Now, the derivative term is not invariant if $g=g(x)$ as one has

$$\overline \psi \gamma^\mu \partial_\mu \psi \to \overline \psi \gamma ^\mu g \partial_\mu \psi + \overline \psi \gamma^\mu \overline g (\partial_\mu g )\psi $$

where $\overline g$ is such that $\overline \psi \to \overline \psi \overline g$ and $\overline g g = 1$ (i.e., $\overline g$ is $g^\dagger$ for $SU(n)$ and $g^T$ for $SO(n)$).

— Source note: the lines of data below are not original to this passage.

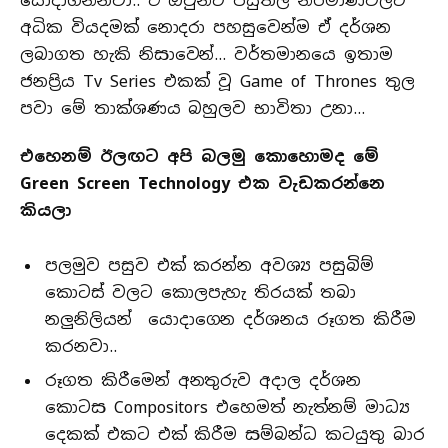
යොදාගන්නවා.. ඒ ඔවුන්ට පසුතල නිර්මාණවලට
අධික වියදමක් නොදරා පහසුවෙන්ම ඒ දර්ශන
ලබාගත හැකි නිසාවෙන්… වර්තමානයෙ ඉතාම
ජනප්‍රිය Tv Series එකක් වූ Game of Thrones තුල
පවා මේ තාක්ශණය බහුලව භාවිතා උනා…
එහෙනම් ඊලඟට අපි බලමු කොහොමද මේ
Green Screen Technology එක වැඩකරන්නෙ
කියලා
පලමුව පසුව එක් කරන්න අවශ්‍ය පසුබිම්
කොටස් වලට කොලපැහැ තිරයක් තබා
නලුනිලියන් යොදාගෙන දර්ශනය රූගත කිරීම
කරනවා..
රූගත කිරීමෙන් අනතුරුව අදාල දර්ශන
කොටස Compositors එහෙමත් නැත්නම් මාධ්‍ය
දෙකක් එකට එක් කිරීම සම්බන්ධ කටයුතු බාර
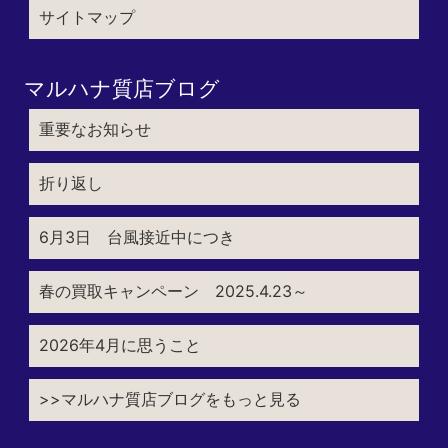
サイトマップ
マルハナ質店ブログ
重要なお知らせ
折り返し
6月3日 台風接近中につき
春の買取キャンペーン 2025.4.23～
2026年4月に思うこと
>>マルハナ質店ブログをもっと見る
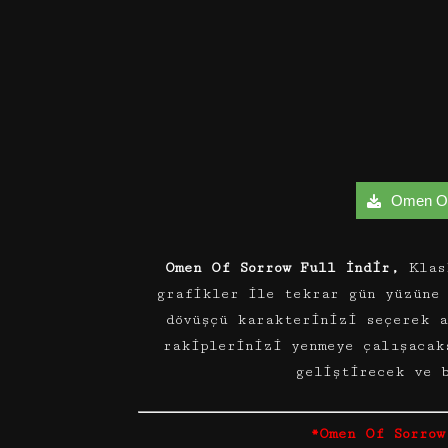
Omen Of 
Omen Of Sorrow Full İndir,
Klasi
grafikler ile tekrar gün yüzüne 
dövüşçü karakterinizi seçerek a
rakiplerinizi yenmeye çalışacak
geliştirecek ve 
*Omen Of Sorrow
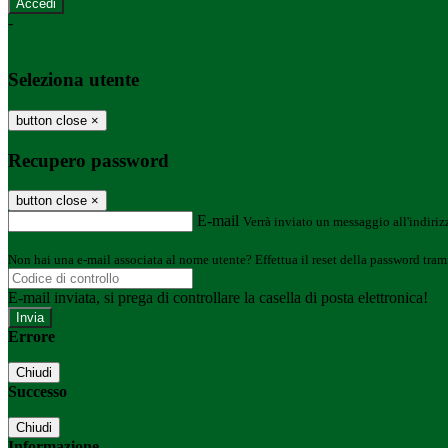
-
Entra con SPID
Entra con CIE
Seleziona utente
button close
×
Recupero password
button close
×
E-mail
Verrà inviato un messaggio all'indirizz
Non hai una e-mail associata al nome utente? Effettua il reset della password tram
E-mail inviata, si prega di controllare la casella di posta elettronica!
Errore
Chiudi
Successo
Chiudi
Informazione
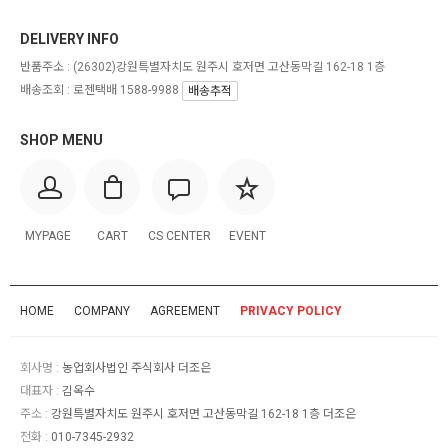
DELIVERY INFO
반품주소 :
(26302)강원특별자치도 원주시 호저면 고산동막길 162-18 1층
배송조회 : 로젠택배 1588-9988
배송추적
SHOP MENU
MYPAGE
CART
CS CENTER
EVENT
HOME
COMPANY
AGREEMENT
PRIVACY POLICY
회사명 :
농업회사법인 주식회사 더조은
대표자 :
김옥수
주소 :
강원특별자치도 원주시 호저면 고산동막길 162-18 1층 더조은
전화 :
010-7345-2932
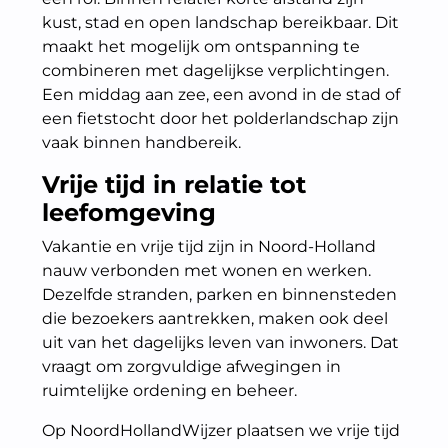
kust, stad en open landschap bereikbaar. Dit
maakt het mogelijk om ontspanning te
combineren met dagelijkse verplichtingen.
Een middag aan zee, een avond in de stad of
een fietstocht door het polderlandschap zijn
vaak binnen handbereik.
Vrije tijd in relatie tot
leefomgeving
Vakantie en vrije tijd zijn in Noord-Holland
nauw verbonden met wonen en werken.
Dezelfde stranden, parken en binnensteden
die bezoekers aantrekken, maken ook deel
uit van het dagelijks leven van inwoners. Dat
vraagt om zorgvuldige afwegingen in
ruimtelijke ordening en beheer.
Op NoordHollandWijzer plaatsen we vrije tijd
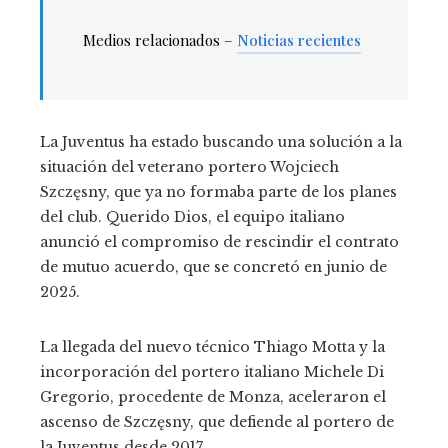
Medios relacionados –
Noticias recientes
La Juventus ha estado buscando una solución a la
situación del veterano portero Wojciech
Szczęsny, que ya no formaba parte de los planes
del club. Querido Dios, el equipo italiano
anunció el compromiso de rescindir el contrato
de mutuo acuerdo, que se concretó en junio de
2025.
La llegada del nuevo técnico Thiago Motta y la
incorporación del portero italiano Michele Di
Gregorio, procedente de Monza, aceleraron el
ascenso de Szczęsny, que defiende al portero de
la Juventus desde 2017.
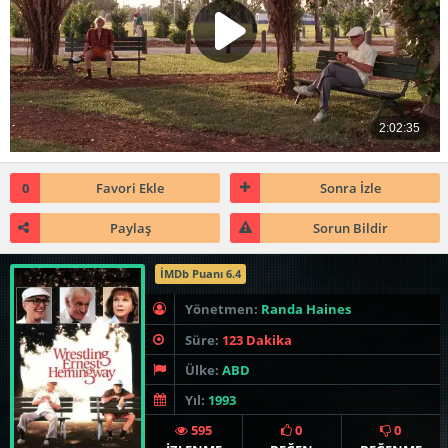
0
Favori Ekle
Sonra İzle
Paylaş
Sorun Bildir
İMDb Puanı 6.4
Yönetmen:
Randa Haines
Süre:
123 Dakika
Ülke:
ABD
Yıl:
1993
595
0
0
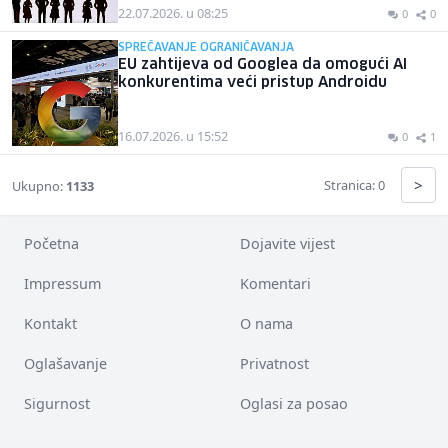
22.07.2026. u 08:25
0
0
SPREČAVANJE OGRANIČAVANJA
EU zahtijeva od Googlea da omogući AI
konkurentima veći pristup Androidu
16.07.2026. u 15:52
0
1
>
Stranica: 0
Ukupno:
1133
Početna
Dojavite vijest
Impressum
Komentari
Kontakt
O nama
Oglašavanje
Privatnost
Sigurnost
Oglasi za posao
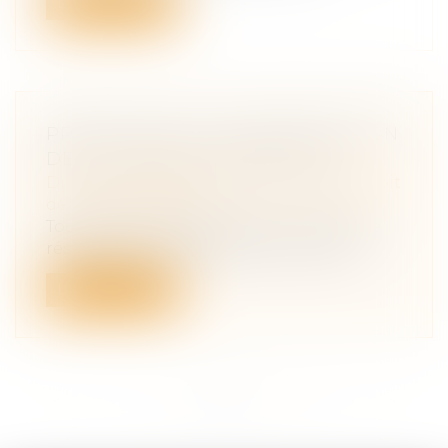
Lire la suite
PRÉCISIONS SUR L’INDEMNISATION
DES VICTIMES D’INFRACTION
Droit des obligations et des suretés
/
Droit
de la responsabilité
Toute personne ayant subi un préjudice
résultant de faits présentant le carac...
Lire la suite
<<
<
...
4
5
6
7
8
9
10
...
>
>>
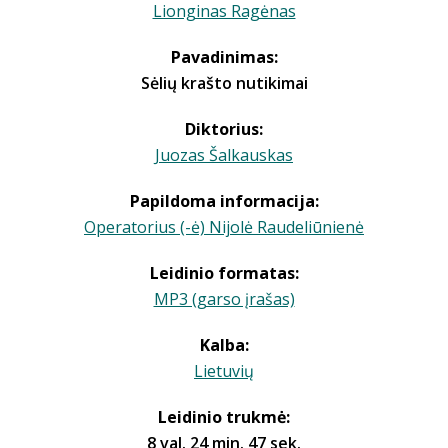
Lionginas Ragėnas
Pavadinimas:
Sėlių krašto nutikimai
Diktorius:
Juozas Šalkauskas
Papildoma informacija:
Operatorius (-ė) Nijolė Raudeliūnienė
Leidinio formatas:
MP3 (garso įrašas)
Kalba:
Lietuvių
Leidinio trukmė:
8 val. 24 min. 47 sek.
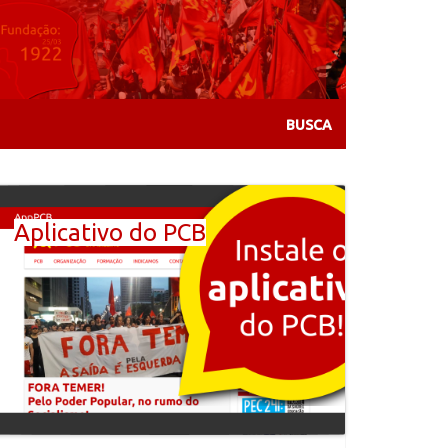
Aplicativo do PCB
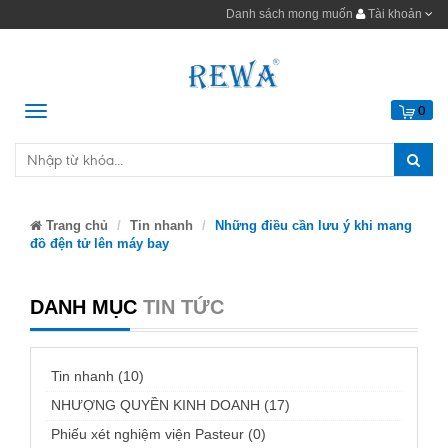
Danh sách mong muốn
Tài khoản
Menu
0
Trang chủ
Tin nhanh
Những điều cần lưu ý khi mang
đồ đện tử lên máy bay
DANH MỤC
TIN TỨC
Tin nhanh (10)
NHƯỢNG QUYỀN KINH DOANH (17)
Phiếu xét nghiệm viện Pasteur (0)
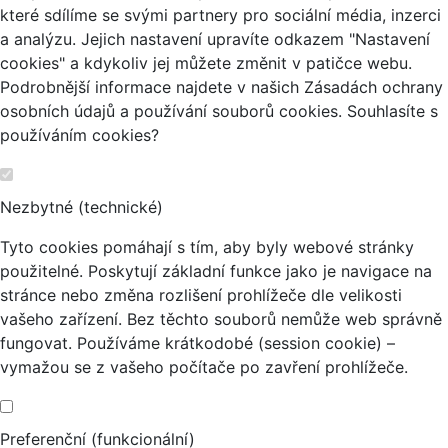
které sdílíme se svými partnery pro sociální média, inzerci
a analýzu. Jejich nastavení upravíte odkazem "Nastavení
cookies" a kdykoliv jej můžete změnit v patičce webu.
Podrobnější informace najdete v našich Zásadách ochrany
osobních údajů a používání souborů cookies. Souhlasíte s
používáním cookies?
Nezbytné (technické)
Tyto cookies pomáhají s tím, aby byly webové stránky
použitelné. Poskytují základní funkce jako je navigace na
stránce nebo změna rozlišení prohlížeče dle velikosti
vašeho zařízení. Bez těchto souborů nemůže web správně
fungovat. Používáme krátkodobé (session cookie) –
vymažou se z vašeho počítače po zavření prohlížeče.
Preferenční (funkcionální)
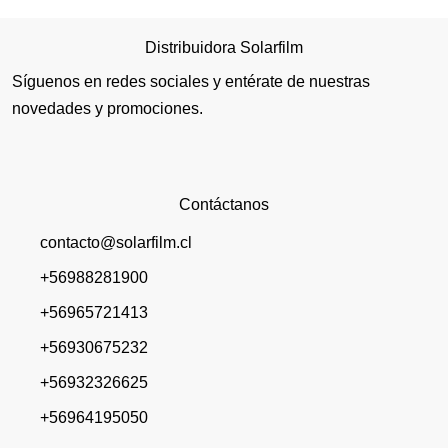
Distribuidora Solarfilm
Síguenos en redes sociales y entérate de nuestras
novedades y promociones.
Contáctanos
contacto@solarfilm.cl
+56988281900
+56965721413
+56930675232
+56932326625
+56964195050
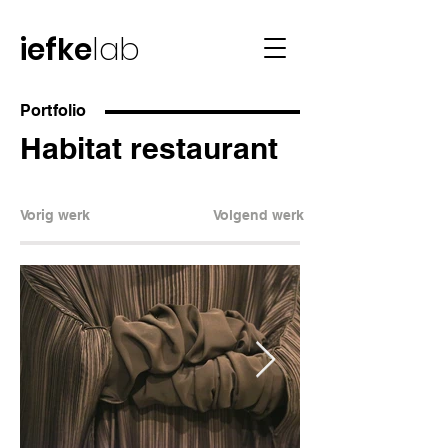
iefke
lab
Portfolio
Habitat restaurant
Vorig werk
Volgend werk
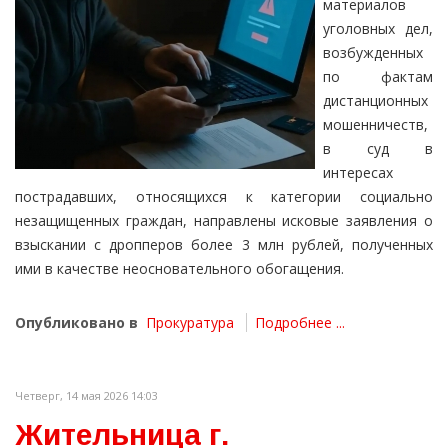
материалов
уголовных дел,
возбужденных
по фактам
дистанционных
мошенничеств,
в суд в
интересах
пострадавших, относящихся к категории социально
незащищенных граждан, направлены исковые заявления о
взыскании с дропперов более 3 млн рублей, полученных
ими в качестве неосновательного обогащения.
Опубликовано в
Прокуратура
Подробнее ...
Четверг, 14 мая 2026 14:03
Жительница г.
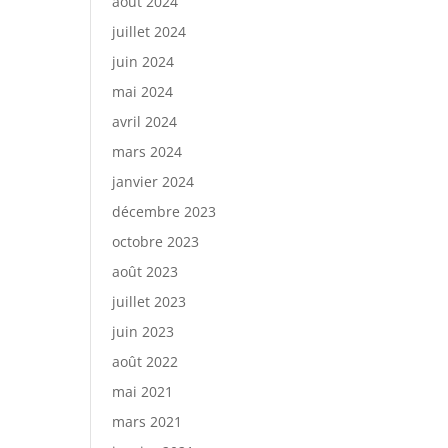
août 2024
juillet 2024
juin 2024
mai 2024
avril 2024
mars 2024
janvier 2024
décembre 2023
octobre 2023
août 2023
juillet 2023
juin 2023
août 2022
mai 2021
mars 2021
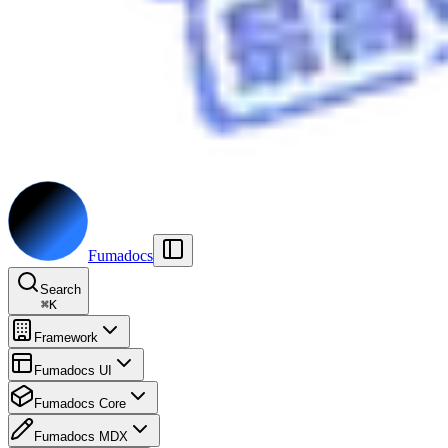
Fumadocs
Search
⌘
K
Framework
Fumadocs UI
Fumadocs Core
Fumadocs MDX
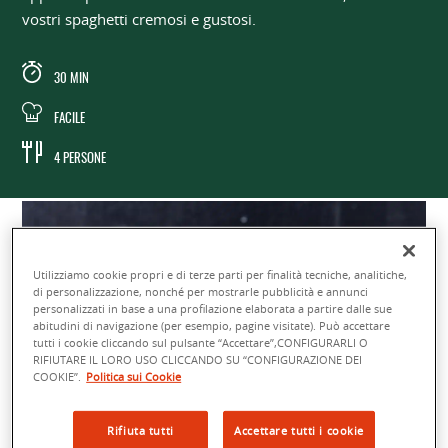
vostri spaghetti cremosi e gustosi.
30 MIN
FACILE
4 PERSONE
Utilizziamo cookie propri e di terze parti per finalità tecniche, analitiche,
di personalizzazione, nonché per mostrarle pubblicità e annunci
personalizzati in base a una profilazione elaborata a partire dalle sue
abitudini di navigazione (per esempio, pagine visitate). Può accettare
tutti i cookie cliccando sul pulsante “Accettare”,CONFIGURARLI O
RIFIUTARE IL LORO USO CLICCANDO SU “CONFIGURAZIONE DEI
COOKIE”.
Politica sui Cookie
Rifiuta tutti
Accettare tutti i cookie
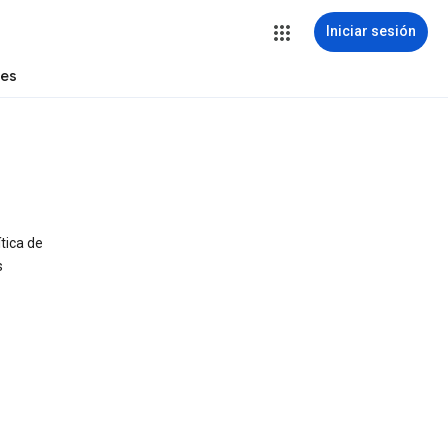
Iniciar sesión
tes
tica de
s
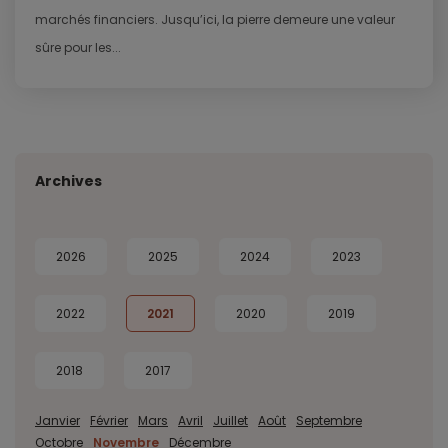
marchés financiers. Jusqu’ici, la pierre demeure une valeur
sûre pour les...
Archives
2026
2025
2024
2023
2022
2021
2020
2019
2018
2017
Janvier
Février
Mars
Avril
Juillet
Août
Septembre
Octobre
Novembre
Décembre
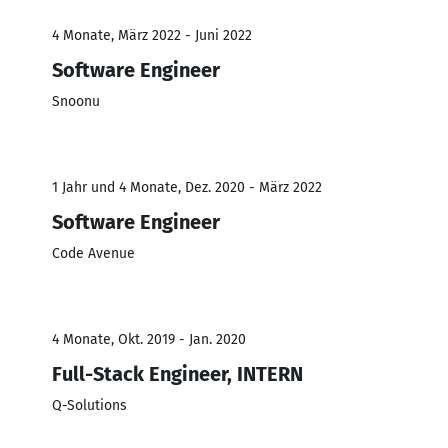
4 Monate, März 2022 - Juni 2022
Software Engineer
Snoonu
1 Jahr und 4 Monate, Dez. 2020 - März 2022
Software Engineer
Code Avenue
4 Monate, Okt. 2019 - Jan. 2020
Full-Stack Engineer, INTERN
Q-Solutions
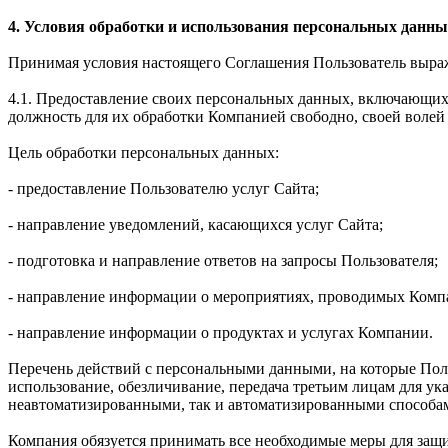
4. Условия обработки и использования персональных данны
Принимая условия настоящего Соглашения Пользователь выража
4.1. Предоставление своих персональных данных, включающих 
должность для их обработки Компанией свободно, своей волей 
Цель обработки персональных данных:
- предоставление Пользователю услуг Сайта;
- направление уведомлений, касающихся услуг Сайта;
- подготовка и направление ответов на запросы Пользователя;
- направление информации о мероприятиях, проводимых Комп
- направление информации о продуктах и услугах Компании.
Перечень действий с персональными данными, на которые Польз
использование, обезличивание, передача третьим лицам для у
неавтоматизированными, так и автоматизированными способа
Компания обязуется принимать все необходимые меры для защ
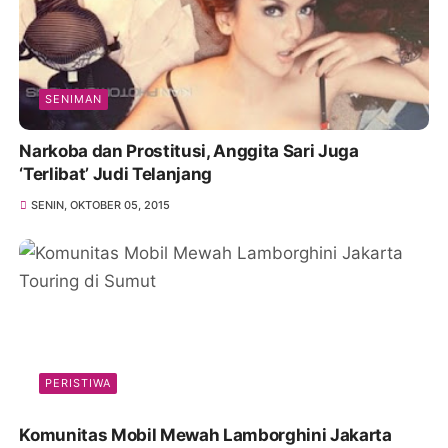
SENIMAN
Narkoba dan Prostitusi, Anggita Sari Juga
‘Terlibat’ Judi Telanjang
SENIN, OKTOBER 05, 2015
PERISTIWA
Komunitas Mobil Mewah Lamborghini Jakarta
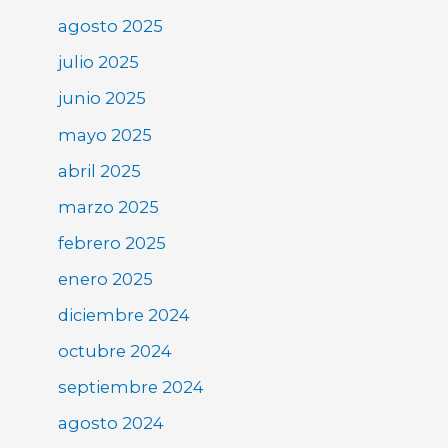
agosto 2025
julio 2025
junio 2025
mayo 2025
abril 2025
marzo 2025
febrero 2025
enero 2025
diciembre 2024
octubre 2024
septiembre 2024
agosto 2024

In order to make the derivative term you have to include a vector field that would assimilate

$$\overline \psi \gamma^\mu \overline g (\partial_\mu g )\psi$$

such that you can define a covariant derivative that would transform

$$D_\mu \psi \to g D_\mu \psi$$

as the matter field.

This is done by considering a vector field $A_\mu$ such that

$$D_\mu = \partial_\mu + i A_\mu$$

if it transforms as $$A_\mu \to g A_\mu \overline g -i(\partial _\mu g) \overline g$$ then the term $$\overline \psi \gamma^\mu D_\mu \psi$$ is invariant.

Now notice that the new field transform as an element of the Lie algebra as

$$Ad_g X = g X \overline g$$

is the action of the action of the group when acting on the adjoint representation (and the non-homogeneous part is the gauge transformation in the sense it maps equivalent configurations in the field space).

As such the, in my opinion, least confusing way to state this is that the gauge field transforms under the adjoint representation of the group acting on the matter fields. Therefore, if the group is $SU(n)$ then the gauge fields' representation is that of $n\times n$ traceless and Hermitian matrices.

Furthermore, you can easily show that if $A_\mu$ lives in the Lie algebra then the Field strength tensor will do so as well almost immediately as

$$F_{\mu\nu} \propto [D_\mu,D_\nu] \to g [D_\mu,D_\nu]\overline g$$ transforms in the adjoint representation.

In my opinion, the sentence

And if the gauge field is in the Lie algebra, this means that it generates a gauge transformation.

is not correct as the gauge field and the matter fields have to transform jointly in order to keep the theory gauge-invariant.

Another thing you mentioned was the parallelism with GR. The best way to understand this (at least classically) is to construct a principle bundle with some group $G$. In this construction, the field $A_\mu$ can be seen as the connection (geometrical quantity) of the bundle. The gauge transformation is then a map between Fibres, to which the gauge field (the connection) has to transform accordingly. In this view you can also see that the gauge field does not generate gauge transformations, but it transforms under gauge transformations.

DISCLAIMER: I normally mess up with signs and $i$ factors when talking about these things. I didn't use a unique reference and did most of it from the top of my head.